Researchers have come up with video games that could aid doctors in treating patients suffering from depression.
Scientists Develop Video Games to Treat Depression
A UK-based platform for mental health called Thymia has created a unique platform using specially designed video games to identify, monitor and treat patients suffering from depression.
Neuropsychology inspires the games. They are then paired with an analysis of facial microexpressions and speech patterns of the participants to determine the state of their minds.
Thymia states that the current system to assess mental health issues like anxiety and depression is ambiguous, mostly built on subjective questionnaires, and biased.
Additionally, the company states that doctors frequently complain of spending longer doing administrative duties instead of seeing their patients.
“Right now, the existing system is flawed in many ways, GPs don’t have time, the existing systems they have are subjective incredibly biased questionnaires, and there’s no follow-up between appointments,” said Thymia, CEO and co-founder Dr Emilia Molimpakis in an official statement.
“Thymia is the first system that offers objectivity and uses several types of data to create an accurate and robust model of depression,” she said.
Thymia developed the video games-based mental health tracker system to aid clinicians and patients in light of these concerns.
The company states that users can sign up for their website and engage in several enjoyable activities and games.
In this way, the system will evaluate the risk and level of depression and produce an individualized report of people who use it.
The company utilizes neuropsychological games to collect data on a person’s cognitive traits, including error rate, reaction time and memory.
In addition to gaming, Thymia employs facial recognition features that are anonymous to search for depression-related signs.
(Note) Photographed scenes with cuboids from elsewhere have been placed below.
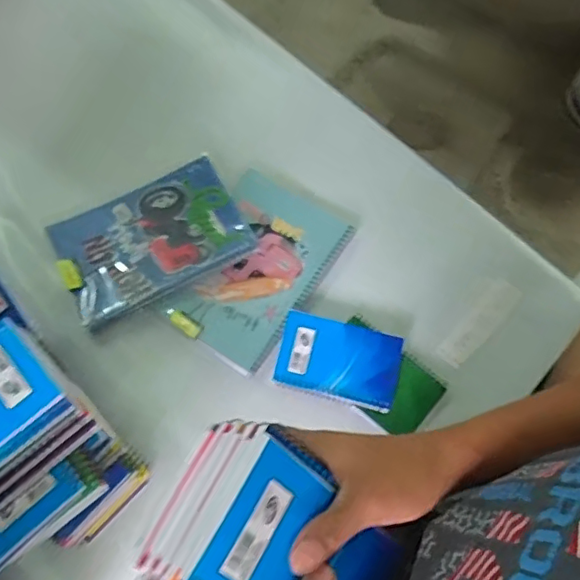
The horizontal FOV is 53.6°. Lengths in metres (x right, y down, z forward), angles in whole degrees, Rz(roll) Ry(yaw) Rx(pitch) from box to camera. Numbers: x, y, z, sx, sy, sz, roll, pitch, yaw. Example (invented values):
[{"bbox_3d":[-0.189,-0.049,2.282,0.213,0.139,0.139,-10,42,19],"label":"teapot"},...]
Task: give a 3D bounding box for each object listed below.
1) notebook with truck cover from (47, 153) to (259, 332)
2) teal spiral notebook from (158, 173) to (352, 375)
[{"bbox_3d":[-0.163,-0.064,0.671,0.209,0.020,0.151,-24,72,-10],"label":"notebook with truck cover"},{"bbox_3d":[-0.039,-0.026,0.665,0.138,0.011,0.215,30,72,9],"label":"teal spiral notebook"}]

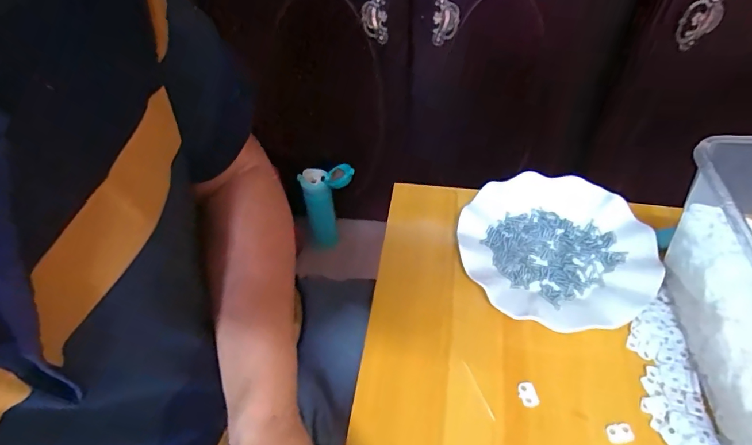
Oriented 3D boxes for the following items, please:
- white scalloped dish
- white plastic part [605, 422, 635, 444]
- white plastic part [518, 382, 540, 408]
[{"bbox_3d":[0.175,0.026,0.456,0.180,0.026,0.179,-1,49,1],"label":"white scalloped dish"},{"bbox_3d":[0.187,0.161,0.352,0.020,0.004,0.014,-7,50,-4],"label":"white plastic part"},{"bbox_3d":[0.124,0.141,0.376,0.013,0.007,0.020,-17,51,-12],"label":"white plastic part"}]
The app also tracks audio recordings of patients to determine symptoms of depression through speech.
If a patient requires medical assistance, they could visit their doctor. The doctor will have the ability to use the information gathered by Thymia’s system to diagnose the patient if needed.
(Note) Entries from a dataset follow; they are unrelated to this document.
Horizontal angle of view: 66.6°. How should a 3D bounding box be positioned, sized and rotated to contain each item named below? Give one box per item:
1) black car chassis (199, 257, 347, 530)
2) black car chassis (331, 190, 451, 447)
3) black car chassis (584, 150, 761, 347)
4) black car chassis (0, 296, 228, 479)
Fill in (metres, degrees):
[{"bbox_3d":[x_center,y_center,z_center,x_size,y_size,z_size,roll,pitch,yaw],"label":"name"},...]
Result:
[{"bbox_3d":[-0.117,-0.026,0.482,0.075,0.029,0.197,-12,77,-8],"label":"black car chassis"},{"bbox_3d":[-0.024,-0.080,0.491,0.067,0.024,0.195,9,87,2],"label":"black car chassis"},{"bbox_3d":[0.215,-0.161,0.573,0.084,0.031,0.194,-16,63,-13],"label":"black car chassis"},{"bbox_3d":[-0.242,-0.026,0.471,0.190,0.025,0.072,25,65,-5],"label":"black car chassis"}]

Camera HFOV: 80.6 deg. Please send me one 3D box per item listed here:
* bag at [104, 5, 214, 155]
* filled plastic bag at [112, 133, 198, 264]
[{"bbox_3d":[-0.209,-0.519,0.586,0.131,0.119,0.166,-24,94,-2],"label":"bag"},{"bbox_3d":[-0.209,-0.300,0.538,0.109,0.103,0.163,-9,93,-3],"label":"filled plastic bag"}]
Patients can also play various games, activities, and other features available on Thymia’s platform to track their changes in behaviour over time as they undergo treatment.
This allows both the patient and the doctor to evaluate the changes in their behaviour and assess whether the treatment is effective or not.
The company is currently collecting the data of more than 2000 depression sufferers and healthy people to develop its AI-based model.
But, experts are uncertain about whether the AI system could have the desired effects for patients.
The first clinical trials will be conducted to test the system later in the year.